The Sea Queen pushes her trident toward the sky, and when her arms can’t stretch any farther, it ascends without her. Hovering over her head, then spinning so rapidly that the glare from the ruby becomes a perpetual ray of sunlight, blinding us all. And then just as suddenly it stops.

Lira rips my arms from her and pushes me away. I fall back just in time for the light to shoot like a spear from the trident into her chest. And then explode.

Lira is on her knees and her arms burst like wings from her sides.

An inhuman scream rips free from her throat and suddenly Kye is beside me, hand clamping brutally around my wrist. It’s only then that I realize I’ve pitched forward. That I was about to run to her again. That even now, with his hand gripping me so tightly that my bones crunch, I can’t take my eyes off her. I can’t let her out of my sight.

The light comes in a blast, but once there’s no more scream left in her, it curls down her body. Lira convulses, stiff and shaking all at once. Her eyes roll back and then close, and I can practically hear her teeth grinding together.

Everyone stops. My crew pauses in horror. The sirens watch fervently.

Some let out songlike breaths in anticipation, jaws hanging hungrily open. Others watch on in uncertainty, their eyes narrowed to slits and their fangs clamped across the edges of their lips. The siren from earlier – Kahlia – watches Lira’s every shudder. When her cousin’s neck snaps back, she blanches.

All the while, the Sea Queen salivates.

Against the crushed ice, Lira’s legs sew together. The skin melts and mingles until scales erupt from her feet and medley up to her waist. It’s a color I’ve never seen before, flecked with so many shades of orange, it’s like caught sunlight. It blends flawlessly into her hips, just below the curve of her belly button.

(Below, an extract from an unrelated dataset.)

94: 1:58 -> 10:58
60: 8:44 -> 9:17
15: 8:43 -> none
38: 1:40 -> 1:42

Above that, her skin begins to brighten.

It starts along the curve of her ribs and then curls out like a tide. It’s not that she becomes paler – I don’t think that’s possible – but her skin starts to glisten. Liquid light dancing down her arms and across her chest. Rolling over the newly delicate arc of her collarbone. Her hair streams over her shoulders like pomegranate beads, and when she throws herself back, arms spread wide, the snow flurries into an angel around her.

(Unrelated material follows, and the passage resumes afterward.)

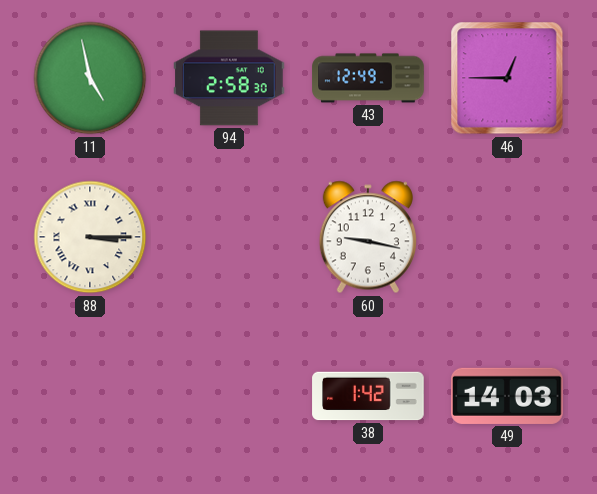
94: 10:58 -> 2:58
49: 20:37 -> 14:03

Lira arches, relishing the cold on her body, opening the gills that run across her ribs with every shift. She curls onto her side, half-facing the water and half-facing me. There’s a moment where she lies like that – eyes still closed, nestled in snow that mirrors her skin, never looking less human – where I feel strangely at peace.

Then Lira opens her eyes, and I see that only one is the blue I remember. And the other is pure hellfire.